L’Allemagne est évidemment dans une situation particulière vis-à-vis de la Russie et de l’Ukraine, à la fois pour des raisons historiques, économiques, stratégiques. Ça rend la définition d’une politique claire et cohérente compliquée face à une crise inédite.

Comme tous les Occidentaux, l’Allemagne s’interroge sur la réponse à faire à Poutine, qui exige d’eux qu’ils neutralisent ce qu’il considère comme sa « sphère d’influence ». Les réponses sont en ordre dispersé. Certains pays ont commencé à livrer des armes à l’Ukraine, le Royaume Uni en tête, mais aussi l’Estonie qui a demandé aux États-Unis et à l’Allemagne la permission de réexporter en Ukraine des armes achetées à ces deux pays. Washington a dit oui, Berlin non.
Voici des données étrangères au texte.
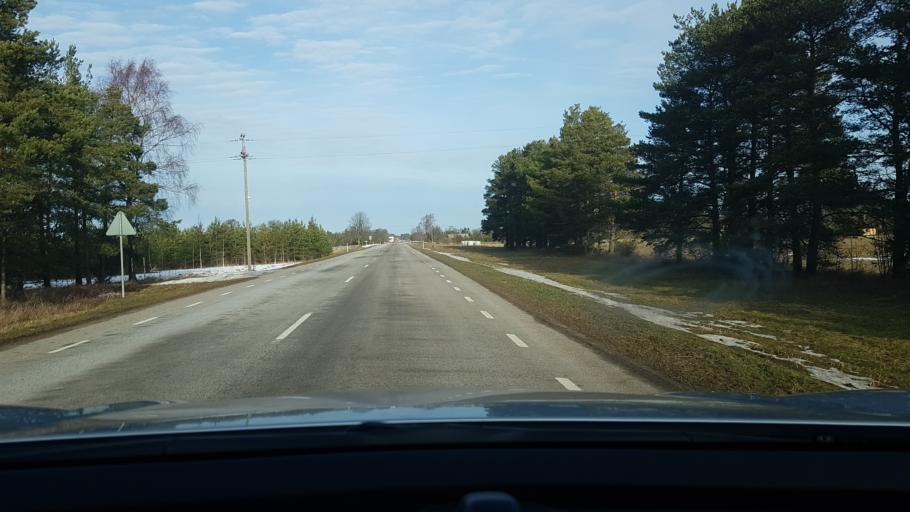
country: EE
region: Saare
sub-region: Kuressaare linn
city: Kuressaare
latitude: 58.5151
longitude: 22.7044
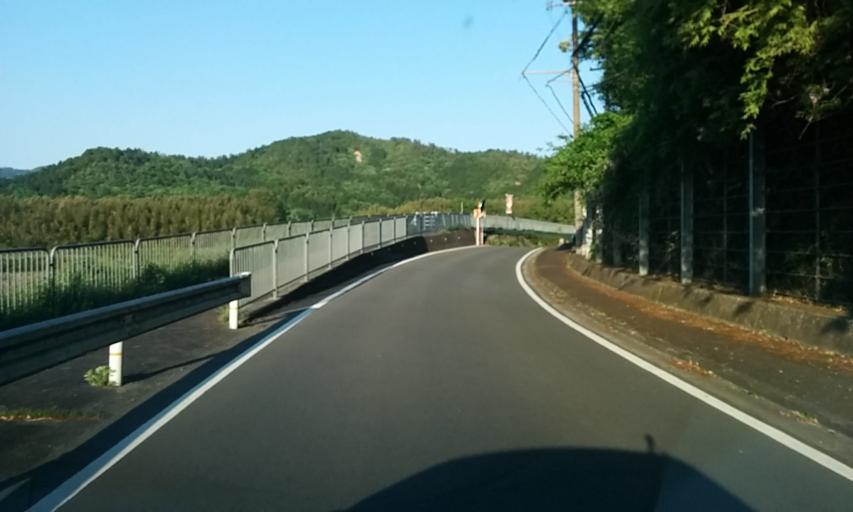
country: JP
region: Kyoto
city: Kameoka
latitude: 35.0926
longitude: 135.5078
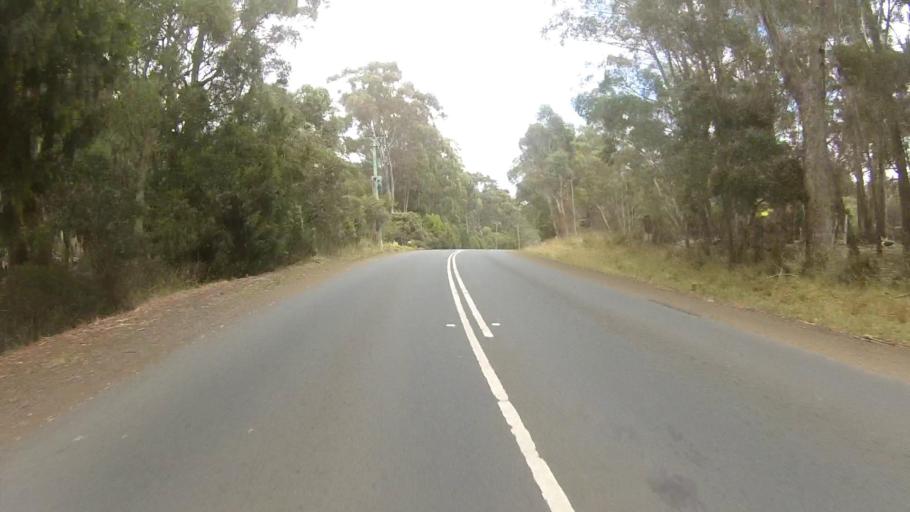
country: AU
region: Tasmania
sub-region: Kingborough
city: Margate
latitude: -42.9932
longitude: 147.2095
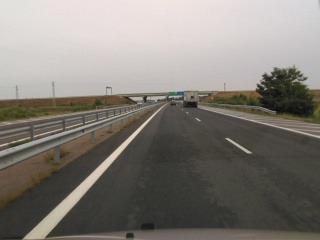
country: BG
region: Stara Zagora
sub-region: Obshtina Stara Zagora
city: Stara Zagora
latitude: 42.3387
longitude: 25.6589
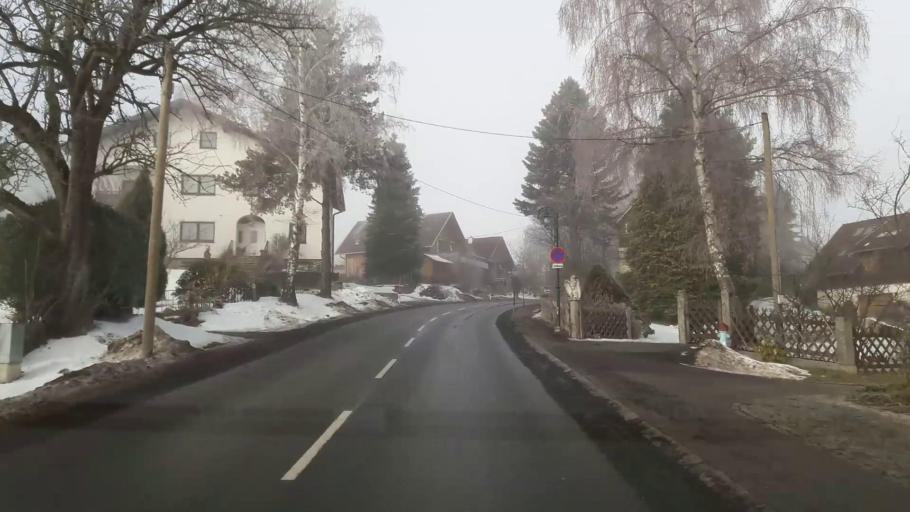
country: AT
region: Lower Austria
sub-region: Politischer Bezirk Neunkirchen
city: Sankt Corona am Wechsel
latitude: 47.5773
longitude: 16.0236
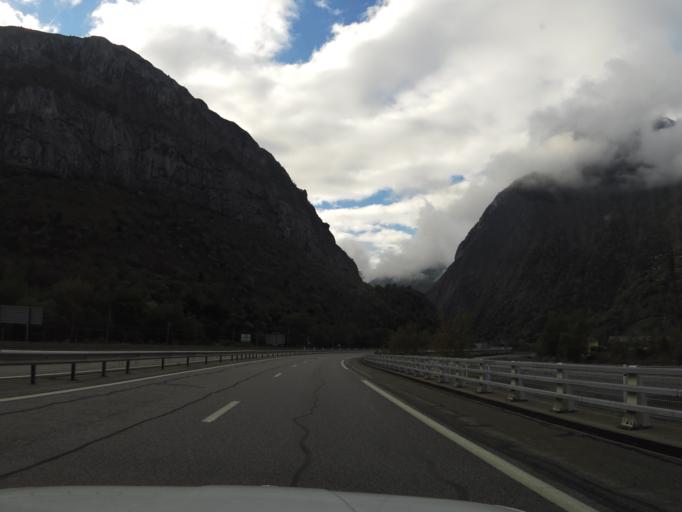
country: FR
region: Rhone-Alpes
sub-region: Departement de la Savoie
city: Saint-Michel-de-Maurienne
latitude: 45.2294
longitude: 6.4488
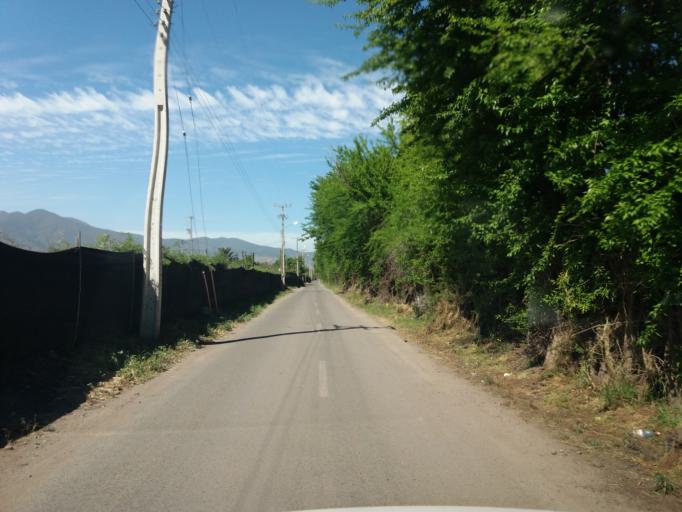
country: CL
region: Valparaiso
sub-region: Provincia de Quillota
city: Quillota
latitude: -32.8668
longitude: -71.2133
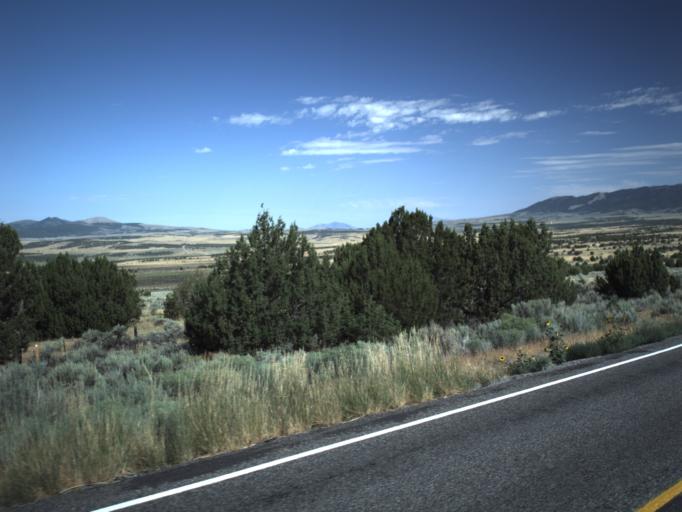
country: US
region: Utah
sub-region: Juab County
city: Mona
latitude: 39.8432
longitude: -112.1381
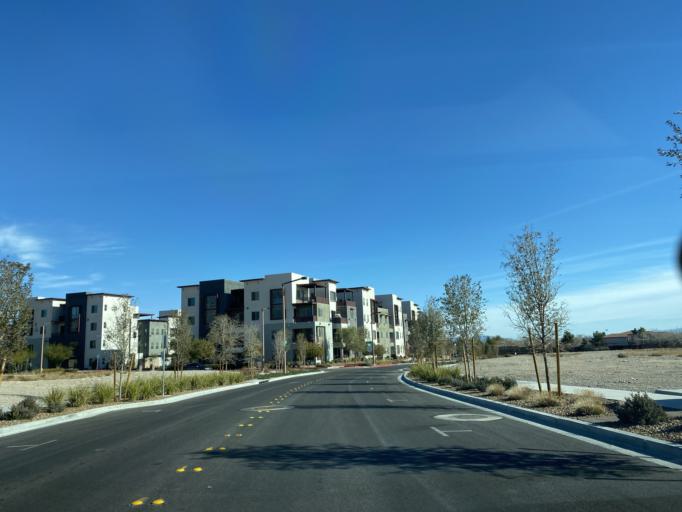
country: US
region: Nevada
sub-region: Clark County
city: Summerlin South
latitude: 36.1550
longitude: -115.3255
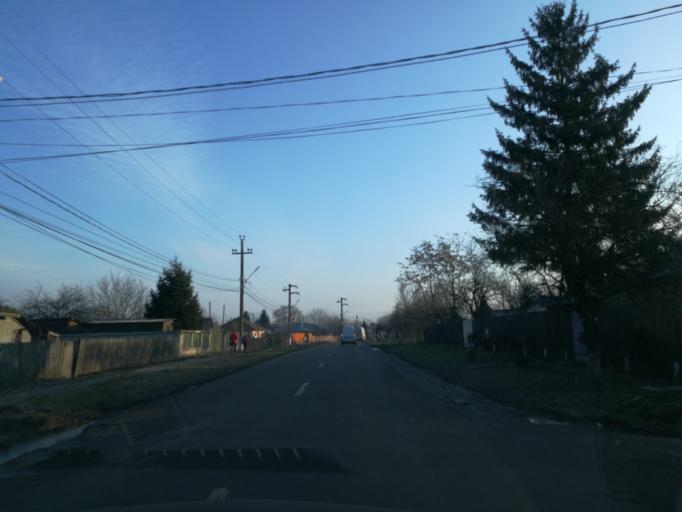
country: RO
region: Ilfov
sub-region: Comuna Moara Vlasiei
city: Moara Vlasiei
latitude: 44.6407
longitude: 26.2007
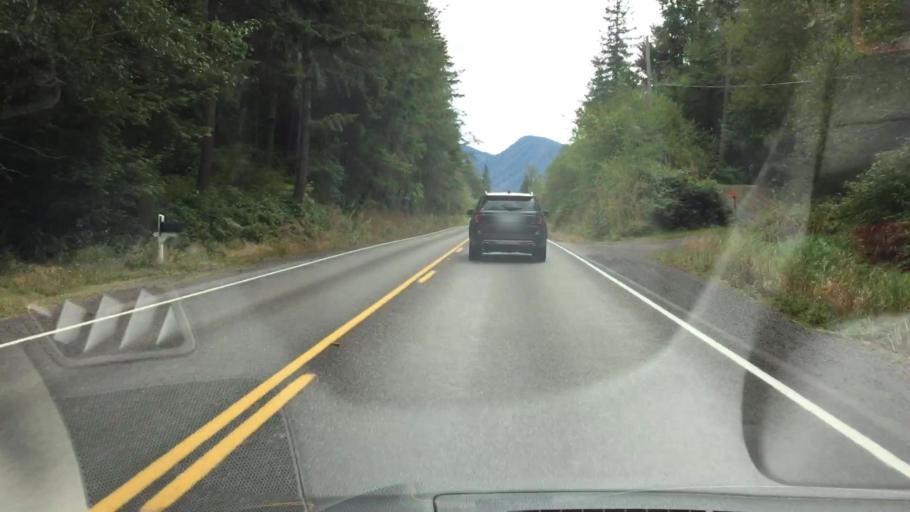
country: US
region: Washington
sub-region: Pierce County
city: Eatonville
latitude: 46.8154
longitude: -122.2664
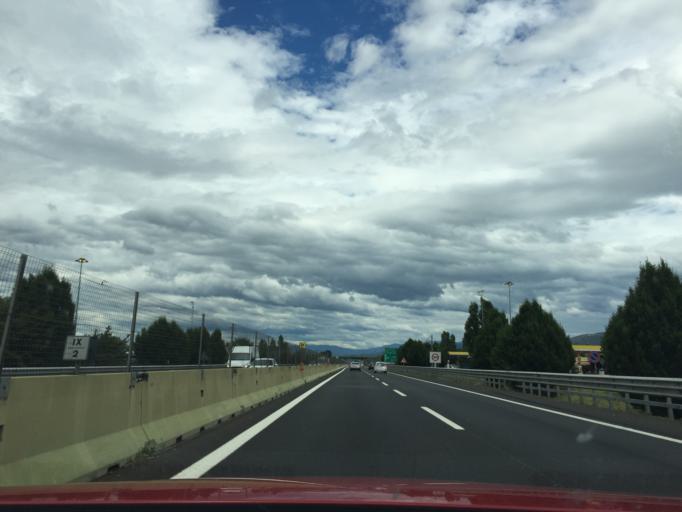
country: IT
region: Tuscany
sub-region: Province of Florence
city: Sesto Fiorentino
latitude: 43.8177
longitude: 11.1751
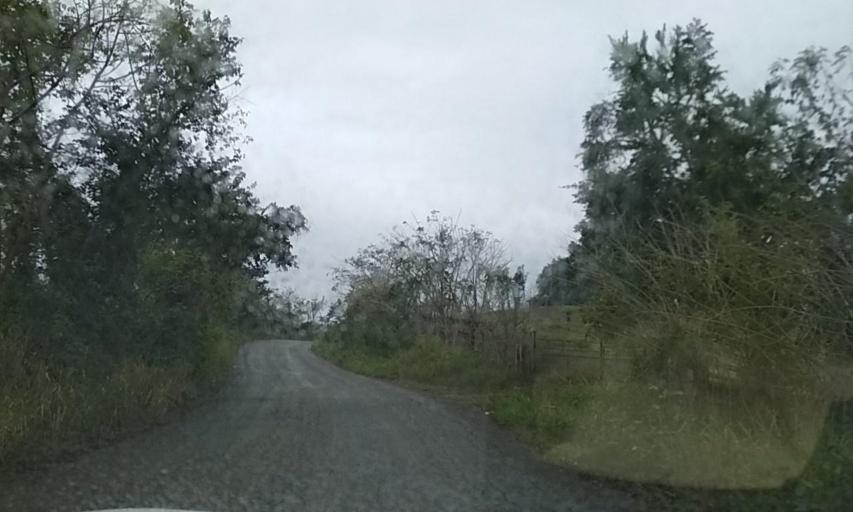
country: MX
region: Veracruz
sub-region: Coatzintla
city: Manuel Maria Contreras
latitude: 20.4531
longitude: -97.4745
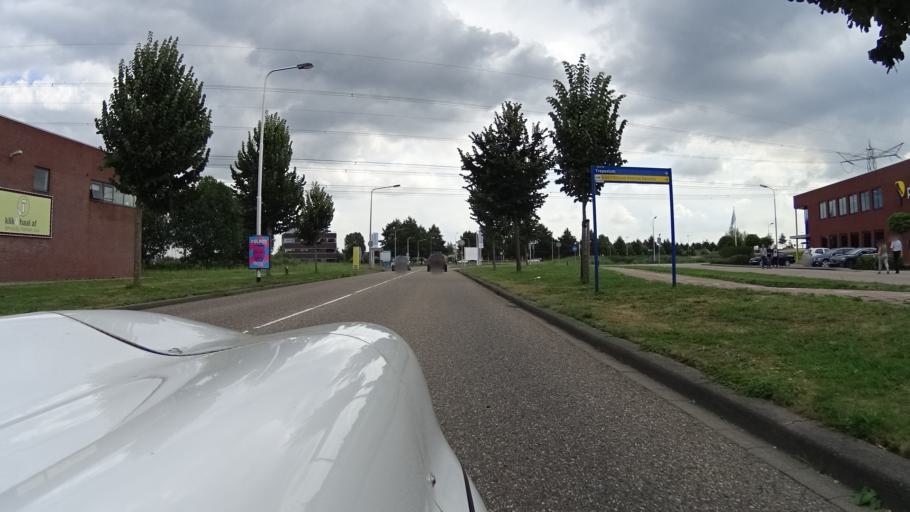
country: NL
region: South Holland
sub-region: Gemeente Sliedrecht
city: Sliedrecht
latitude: 51.8264
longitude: 4.8025
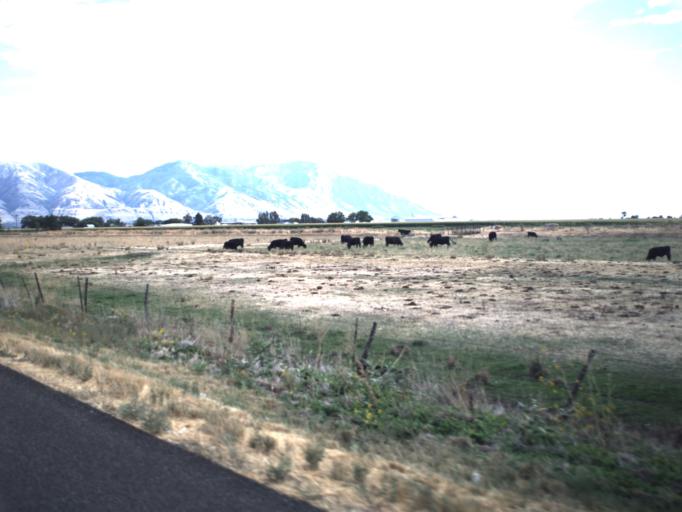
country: US
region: Utah
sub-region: Box Elder County
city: Honeyville
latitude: 41.5564
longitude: -112.1350
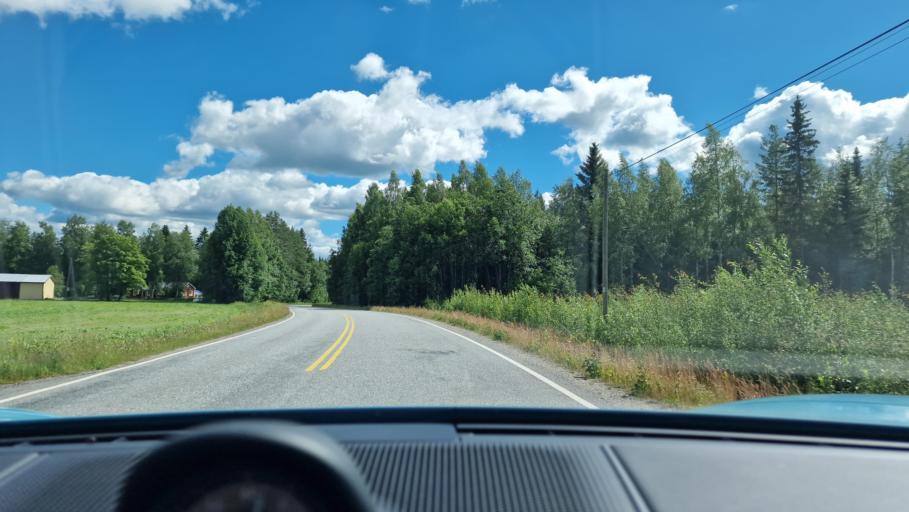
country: FI
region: Southern Ostrobothnia
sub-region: Jaerviseutu
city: Soini
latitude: 62.8296
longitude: 24.3392
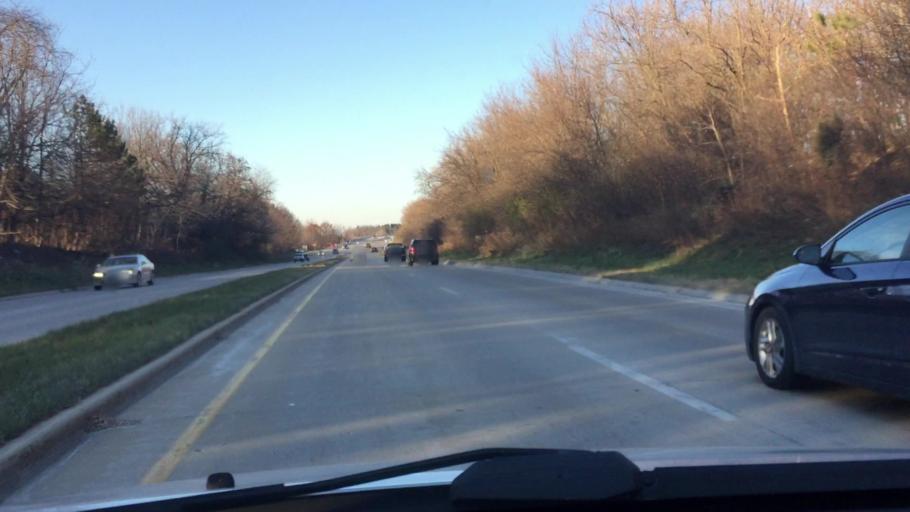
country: US
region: Wisconsin
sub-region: Waukesha County
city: Oconomowoc
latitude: 43.1015
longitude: -88.4804
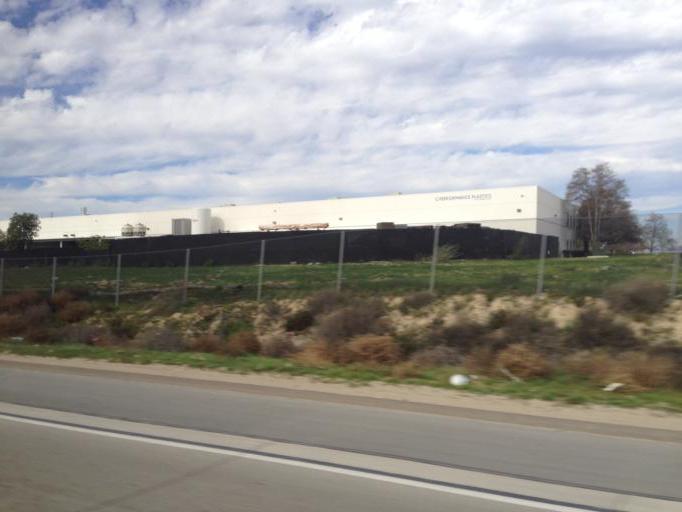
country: MX
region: Baja California
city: Tijuana
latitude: 32.5644
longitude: -116.9709
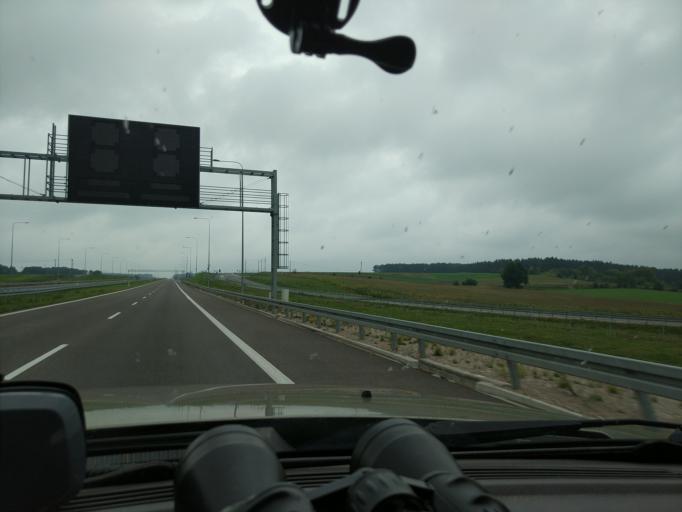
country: PL
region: Podlasie
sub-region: Powiat zambrowski
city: Rutki-Kossaki
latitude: 53.0545
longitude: 22.3894
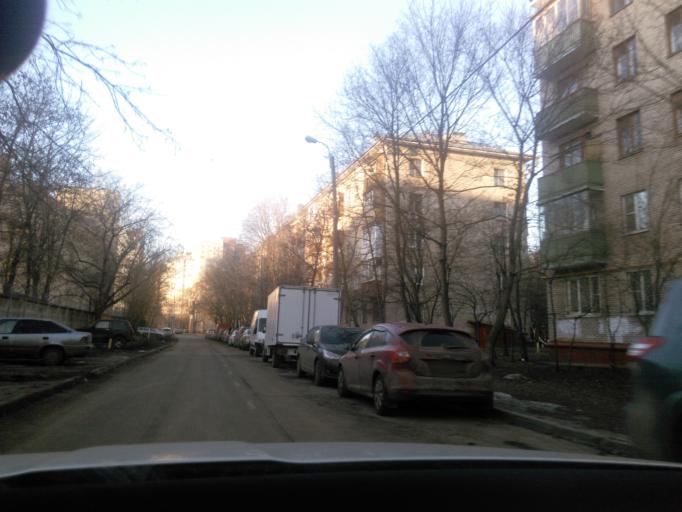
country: RU
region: Moskovskaya
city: Koptevo
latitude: 55.8204
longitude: 37.5286
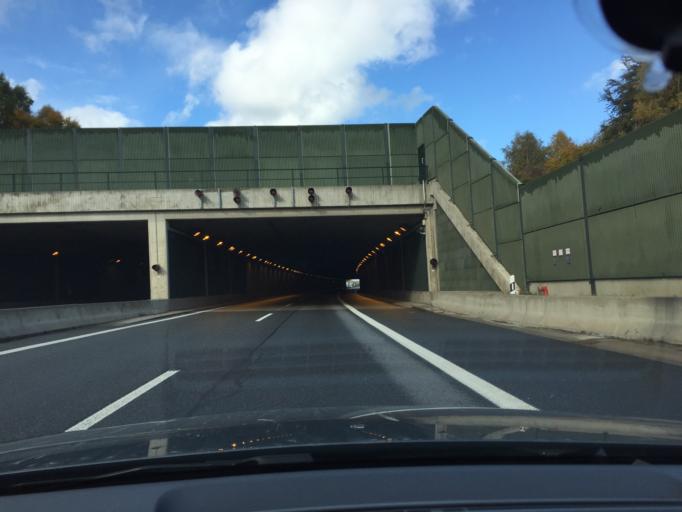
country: DE
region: Saxony
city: Liebstadt
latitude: 50.7853
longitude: 13.8953
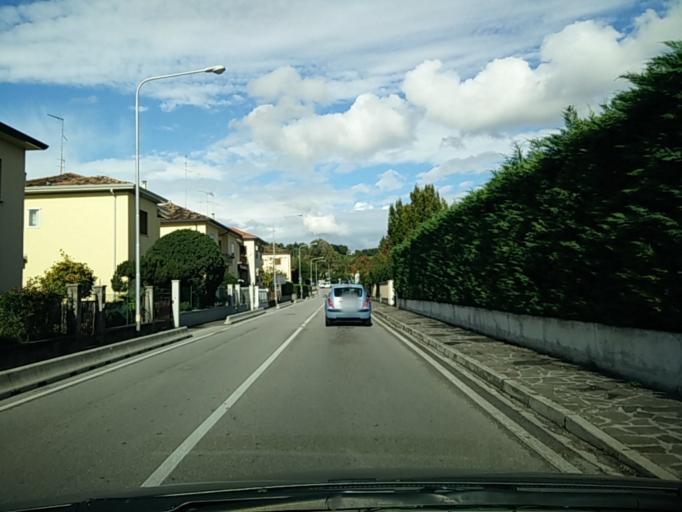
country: IT
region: Veneto
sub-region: Provincia di Treviso
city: Conegliano
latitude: 45.8769
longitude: 12.2812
La Ministre des Affaires étrangères, l’écologiste Annalena Baerbock, a déclaré que, pour des raisons historiques, Berlin ne pouvait envisager facilement que des armes allemandes soient employées contre des Russes. Elle s’est attiré une réponse cinglante de son homologue ukrainien qui lui a répondu que l’argument historique valait aussi pour les millions de victimes ukrainienne du nazisme.

Et il y a l’affaire du gazoduc, le cœur du problème. L’Allemagne dispose d’un instrument de pression majeur sur le Kremlin, avec le gazoduc Nord-Stream 2 qui relie la Russie à l’Allemagne. Sa construction est achevée mais son entrée en service est suspendue.

Berlin n’a jamais voulu en faire une arme diplomatique. Pourtant, Nord-Stream 2 permettra à la Russie de contourner l’Ukraine pour ses exportations de gaz, et accroitra la dépendance de l’Allemagne et d’une partie de l’Europe vis-à-vis de Moscou.

La semaine dernière, la ministre sociale-démocrate de la Défense allemande a exclu de lier Nord Stream 2 à la crise ukrainienne, avant d’être démentie par le Chancelier Olaf Scholz, lui aussi social-démocrate, tandis qu’Annalena Baerbock disait que « tout est sur la table » en cas d’attaque russe.

Le problème est la crédibilité de la diplomatie de la première puissance européenne dans une crise sur le continent. Le gagnant est d’une part Poutine qui a déstabilisé ses adversaires, mais aussi l’Otan qui apparait aux Européens de l’Est comme le seul vrai garant de leur sécurité.